The descriptor performs reasonably well for translations and rotations, however, as evidenced by the respectable scores for the other benchmark sets; in particular, the graf image set showcases the ability of the descriptor to work well with rotations using the ratio test, such as between the first and second images where the AUC is 0.98. What is interesting is how poorly the descriptor performs using simple SSD, however, where the graf scores are abysmally low. I theorize that the ratio test does better at identifying meaningful descriptors between images, whereas there are likely many false positives when using only SSD. Using a large (40x40) downsampled image patch in generating the descriptor helps performance on the bikes image set, where a Gaussian blur has been applied to an input image. Subtracting the mean of the image patch and then dividing by the standard deviation also helps to account for differences in lighting between images as well.
Real-world performance
To test the real-world performance of my system, I used an image of a hummingbird that I had taken with the camera on my smartphone. The focus is not that good in the image and there is some distortion due to movement, since I was trying to take a picture quickly.

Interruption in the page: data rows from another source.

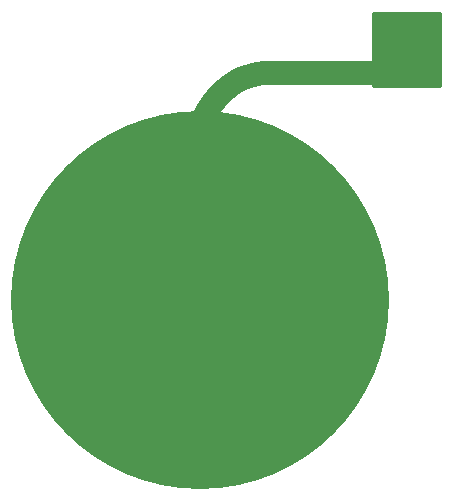
<source format=gbl>
G04 #@! TF.GenerationSoftware,KiCad,Pcbnew,(5.1.5-0)*
G04 #@! TF.CreationDate,2020-06-12T17:52:12+02:00*
G04 #@! TF.ProjectId,Electrodes,456c6563-7472-46f6-9465-732e6b696361,rev?*
G04 #@! TF.SameCoordinates,Original*
G04 #@! TF.FileFunction,Copper,L2,Bot*
G04 #@! TF.FilePolarity,Positive*
%FSLAX46Y46*%
G04 Gerber Fmt 4.6, Leading zero omitted, Abs format (unit mm)*
G04 Created by KiCad (PCBNEW (5.1.5-0)) date 2020-06-12 17:52:12*
%MOMM*%
%LPD*%
G04 APERTURE LIST*
%ADD10C,32.000000*%
%ADD11C,1.500000*%
%ADD12C,2.000000*%
%ADD13C,0.254000*%
G04 APERTURE END LIST*
D10*
X80500000Y-105500000D03*
D11*
X80500000Y-91000000D02*
X80500000Y-105500000D01*
D12*
X96249990Y-86250010D02*
X98000000Y-84500000D01*
X80500000Y-92250010D02*
X80500000Y-105500000D01*
X80500000Y-92250010D02*
X80528891Y-91661907D01*
X80528891Y-91661907D02*
X80615288Y-91079468D01*
X80615288Y-91079468D02*
X80758357Y-90508301D01*
X80758357Y-90508301D02*
X80956722Y-89953909D01*
X80956722Y-89953909D02*
X81208472Y-89421629D01*
X81208472Y-89421629D02*
X81511182Y-88916588D01*
X81511182Y-88916588D02*
X81861937Y-88443650D01*
X81861937Y-88443650D02*
X82257359Y-88007369D01*
X82257359Y-88007369D02*
X82693640Y-87611947D01*
X82693640Y-87611947D02*
X83166578Y-87261192D01*
X83166578Y-87261192D02*
X83671619Y-86958482D01*
X83671619Y-86958482D02*
X84203899Y-86706732D01*
X84203899Y-86706732D02*
X84758291Y-86508367D01*
X84758291Y-86508367D02*
X85329458Y-86365298D01*
X85329458Y-86365298D02*
X85911897Y-86278901D01*
X85911897Y-86278901D02*
X86500000Y-86250010D01*
X86500000Y-86250010D02*
X96249990Y-86250010D01*
D13*
G36*
X100823001Y-84991299D02*
G01*
X100823000Y-84991309D01*
X100823000Y-87373000D01*
X95127000Y-87373000D01*
X95127000Y-85124256D01*
X95147882Y-85098811D01*
X95164318Y-85068063D01*
X95174439Y-85034698D01*
X95177856Y-85000000D01*
X95177000Y-84991308D01*
X95177000Y-81177000D01*
X100823000Y-81177000D01*
X100823001Y-84991299D01*
G37*
X100823001Y-84991299D02*
X100823000Y-84991309D01*
X100823000Y-87373000D01*
X95127000Y-87373000D01*
X95127000Y-85124256D01*
X95147882Y-85098811D01*
X95164318Y-85068063D01*
X95174439Y-85034698D01*
X95177856Y-85000000D01*
X95177000Y-84991308D01*
X95177000Y-81177000D01*
X100823000Y-81177000D01*
X100823001Y-84991299D01*
M02*

</source>
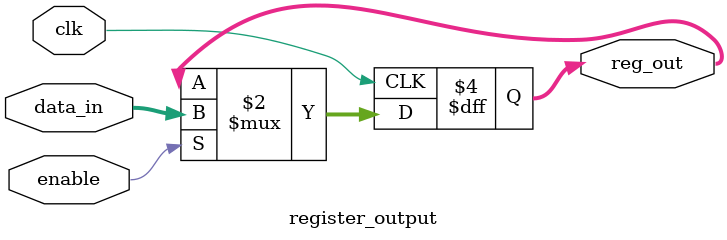
<source format=v>
module register_input (
    input clk,
    input [4:0] data_in,
    input load,
    output reg [4:0] reg_out
);

    always @(posedge clk) begin
        if (load)
            reg_out <= data_in;
    end

endmodule

module register_output (
    input clk,
    input [4:0] data_in,
    input enable,
    output reg [4:0] reg_out
);

    always @(posedge clk) begin
        if (enable)
            reg_out <= data_in;
    end

endmodule


</source>
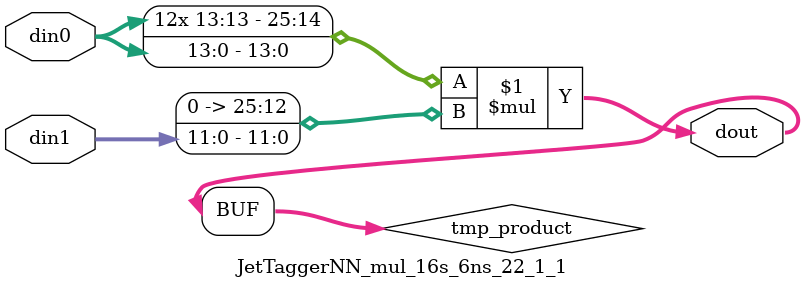
<source format=v>

`timescale 1 ns / 1 ps

  module JetTaggerNN_mul_16s_6ns_22_1_1(din0, din1, dout);
parameter ID = 1;
parameter NUM_STAGE = 0;
parameter din0_WIDTH = 14;
parameter din1_WIDTH = 12;
parameter dout_WIDTH = 26;

input [din0_WIDTH - 1 : 0] din0; 
input [din1_WIDTH - 1 : 0] din1; 
output [dout_WIDTH - 1 : 0] dout;

wire signed [dout_WIDTH - 1 : 0] tmp_product;












assign tmp_product = $signed(din0) * $signed({1'b0, din1});









assign dout = tmp_product;







endmodule

</source>
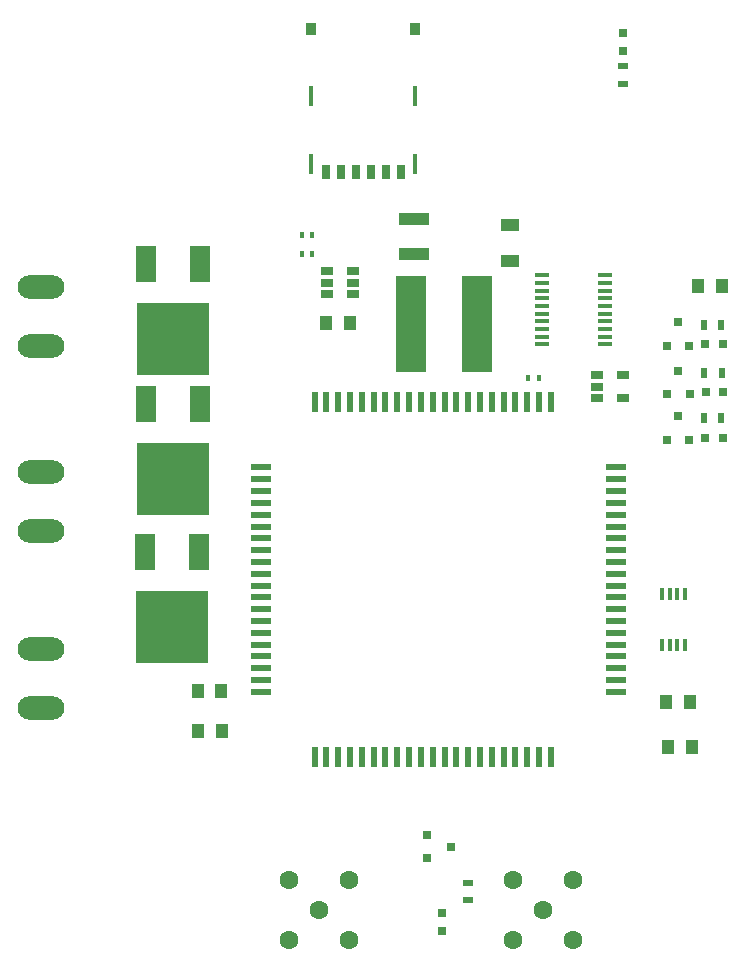
<source format=gtp>
G04 #@! TF.FileFunction,Paste,Top*
%FSLAX46Y46*%
G04 Gerber Fmt 4.6, Leading zero omitted, Abs format (unit mm)*
G04 Created by KiCad (PCBNEW (2015-05-05 BZR 5645)-product) date Thursday, September 03, 2015 'pmt' 04:49:33 pm*
%MOMM*%
G01*
G04 APERTURE LIST*
%ADD10C,0.100000*%
%ADD11R,1.800000X0.600000*%
%ADD12R,0.600000X1.800000*%
%ADD13R,1.651000X3.048000*%
%ADD14R,6.096000X6.096000*%
%ADD15R,1.600000X1.000000*%
%ADD16R,1.000000X1.250000*%
%ADD17R,2.500000X1.000000*%
%ADD18R,0.797560X0.797560*%
%ADD19R,2.600000X8.200000*%
%ADD20C,1.600200*%
%ADD21R,0.400000X0.600000*%
%ADD22R,0.900000X0.500000*%
%ADD23R,0.500000X0.900000*%
%ADD24R,1.060000X0.650000*%
%ADD25R,1.270000X0.406400*%
%ADD26R,0.400000X1.100000*%
%ADD27O,3.962400X1.981200*%
%ADD28R,0.900000X1.000000*%
%ADD29R,0.350000X1.800000*%
%ADD30R,0.650000X1.300000*%
%ADD31R,0.800100X0.800100*%
G04 APERTURE END LIST*
D10*
D11*
X151650000Y-119400000D03*
X121650000Y-100400000D03*
D12*
X126150000Y-124900000D03*
X146150000Y-94900000D03*
X145150000Y-94900000D03*
X144150000Y-94900000D03*
X143150000Y-94900000D03*
X142150000Y-94900000D03*
X141150000Y-94900000D03*
X140150000Y-94900000D03*
X139150000Y-94900000D03*
X138150000Y-94900000D03*
X137150000Y-94900000D03*
X136150000Y-94900000D03*
X135150000Y-94900000D03*
X134150000Y-94900000D03*
X133150000Y-94900000D03*
X132150000Y-94900000D03*
X131150000Y-94900000D03*
X130150000Y-94900000D03*
X129150000Y-94900000D03*
X128150000Y-94900000D03*
X127150000Y-94900000D03*
X126150000Y-94900000D03*
X127150000Y-124900000D03*
X128150000Y-124900000D03*
X129150000Y-124900000D03*
X130150000Y-124900000D03*
X131150000Y-124900000D03*
X132150000Y-124900000D03*
X133150000Y-124900000D03*
X134150000Y-124900000D03*
X135150000Y-124900000D03*
X136150000Y-124900000D03*
X137150000Y-124900000D03*
X138150000Y-124900000D03*
X139150000Y-124900000D03*
X140150000Y-124900000D03*
X141150000Y-124900000D03*
X142150000Y-124900000D03*
X143150000Y-124900000D03*
X144150000Y-124900000D03*
X145150000Y-124900000D03*
X146150000Y-124900000D03*
D11*
X121650000Y-101400000D03*
X121650000Y-102400000D03*
X121650000Y-103400000D03*
X121650000Y-104400000D03*
X121650000Y-105400000D03*
X121650000Y-106400000D03*
X121650000Y-107400000D03*
X121650000Y-108400000D03*
X121650000Y-109400000D03*
X121650000Y-110400000D03*
X121650000Y-111400000D03*
X121650000Y-112400000D03*
X121650000Y-113400000D03*
X121650000Y-114400000D03*
X121650000Y-115400000D03*
X121650000Y-116400000D03*
X121650000Y-117400000D03*
X121650000Y-118400000D03*
X121650000Y-119400000D03*
X151650000Y-118400000D03*
X151650000Y-117400000D03*
X151650000Y-116400000D03*
X151650000Y-115400000D03*
X151650000Y-114400000D03*
X151650000Y-113400000D03*
X151650000Y-112400000D03*
X151650000Y-111400000D03*
X151650000Y-110400000D03*
X151650000Y-109400000D03*
X151650000Y-108400000D03*
X151650000Y-107400000D03*
X151650000Y-106400000D03*
X151650000Y-105400000D03*
X151650000Y-104400000D03*
X151650000Y-103400000D03*
X151650000Y-102400000D03*
X151650000Y-101400000D03*
X151650000Y-100400000D03*
D13*
X116386000Y-107537000D03*
D14*
X114100000Y-113887000D03*
D13*
X111814000Y-107537000D03*
X116436000Y-95037000D03*
D14*
X114150000Y-101387000D03*
D13*
X111864000Y-95037000D03*
X116436000Y-83137000D03*
D14*
X114150000Y-89487000D03*
D13*
X111864000Y-83137000D03*
D15*
X142700000Y-82900000D03*
X142700000Y-79900000D03*
D16*
X127150000Y-88200000D03*
X129150000Y-88200000D03*
D17*
X134550000Y-82350000D03*
X134550000Y-79350000D03*
D16*
X155900000Y-120300000D03*
X157900000Y-120300000D03*
X116250000Y-119350000D03*
X118250000Y-119350000D03*
X158100000Y-124100000D03*
X156100000Y-124100000D03*
X118300000Y-122750000D03*
X116300000Y-122750000D03*
D18*
X136900000Y-138150700D03*
X136900000Y-139649300D03*
X160699300Y-97900000D03*
X159200700Y-97900000D03*
X152250000Y-65099300D03*
X152250000Y-63600700D03*
D19*
X134300000Y-88250000D03*
X139900000Y-88250000D03*
D20*
X123960000Y-135360000D03*
X123960000Y-140440000D03*
X129040000Y-135360000D03*
X129040000Y-140440000D03*
X126500000Y-137900000D03*
X142960000Y-135360000D03*
X142960000Y-140440000D03*
X148040000Y-135360000D03*
X148040000Y-140440000D03*
X145500000Y-137900000D03*
D21*
X125950000Y-80700000D03*
X125050000Y-80700000D03*
X125950000Y-82300000D03*
X125050000Y-82300000D03*
X144250000Y-92800000D03*
X145150000Y-92800000D03*
D22*
X139100000Y-137050000D03*
X139100000Y-135550000D03*
D23*
X160600000Y-96250000D03*
X159100000Y-96250000D03*
D22*
X152250000Y-66450000D03*
X152250000Y-67950000D03*
D24*
X129400000Y-85700000D03*
X129400000Y-84750000D03*
X129400000Y-83800000D03*
X127200000Y-83800000D03*
X127200000Y-85700000D03*
X127200000Y-84750000D03*
D25*
X150717000Y-89971000D03*
X150717000Y-89336000D03*
X150717000Y-88675600D03*
X150717000Y-88015200D03*
X150717000Y-87380200D03*
X150717000Y-86719800D03*
X150717000Y-86059400D03*
X150717000Y-85424400D03*
X150717000Y-84764000D03*
X150717000Y-84129000D03*
X145383000Y-84129000D03*
X145383000Y-84764000D03*
X145383000Y-85424400D03*
X145383000Y-86059400D03*
X145383000Y-86719800D03*
X145383000Y-87380200D03*
X145383000Y-88015200D03*
X145383000Y-88675600D03*
X145383000Y-89336000D03*
X145383000Y-89971000D03*
D16*
X158650000Y-85000000D03*
X160650000Y-85000000D03*
D24*
X150050000Y-92600000D03*
X150050000Y-93550000D03*
X150050000Y-94500000D03*
X152250000Y-94500000D03*
X152250000Y-92600000D03*
D26*
X157525000Y-111100000D03*
X156875000Y-111100000D03*
X156225000Y-111100000D03*
X155575000Y-111100000D03*
X155575000Y-115400000D03*
X156225000Y-115400000D03*
X156875000Y-115400000D03*
X157525000Y-115400000D03*
D27*
X103000000Y-120750000D03*
X103000000Y-115750000D03*
X103000000Y-105750000D03*
X103000000Y-100750000D03*
X103000000Y-90150000D03*
X103000000Y-85150000D03*
D28*
X125850000Y-63260000D03*
D29*
X125830000Y-68980000D03*
X134670000Y-68980000D03*
X125830000Y-74730000D03*
D30*
X129615000Y-75400000D03*
X130885000Y-75400000D03*
X128345000Y-75400000D03*
X127075000Y-75400000D03*
X132155000Y-75400000D03*
X133425000Y-75400000D03*
D29*
X134670000Y-74730000D03*
D28*
X134650000Y-63260000D03*
D18*
X160749300Y-94050000D03*
X159250700Y-94050000D03*
X160699300Y-89950000D03*
X159200700Y-89950000D03*
D23*
X160650000Y-92400000D03*
X159150000Y-92400000D03*
X160600000Y-88300000D03*
X159100000Y-88300000D03*
D31*
X156000000Y-94200760D03*
X157900000Y-94200760D03*
X156950000Y-92201780D03*
X155950000Y-90125761D03*
X157850000Y-90125761D03*
X156900000Y-88126781D03*
X135699240Y-131550000D03*
X135699240Y-133450000D03*
X137698220Y-132500000D03*
X155950000Y-98050760D03*
X157850000Y-98050760D03*
X156900000Y-96051780D03*
M02*

</source>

For input images, I used a simple cropped subset of the image around the hummingbird and feeder as well as a rotated, brightened image. The red lines in the image below indicate which feature points the system determined were in correspondence with which other feature points.
There are quite a few false positives, but the system does a reasonably good job of matching feature points related to the "stem" at the center of the glass receptacle as well as some of the "flowers" around the base.
Extra credit
My feature descriptor did not perform as well as I would have liked, but it is theoretically robust to translations, rotations, and changes in illumination and gives some indication that it is.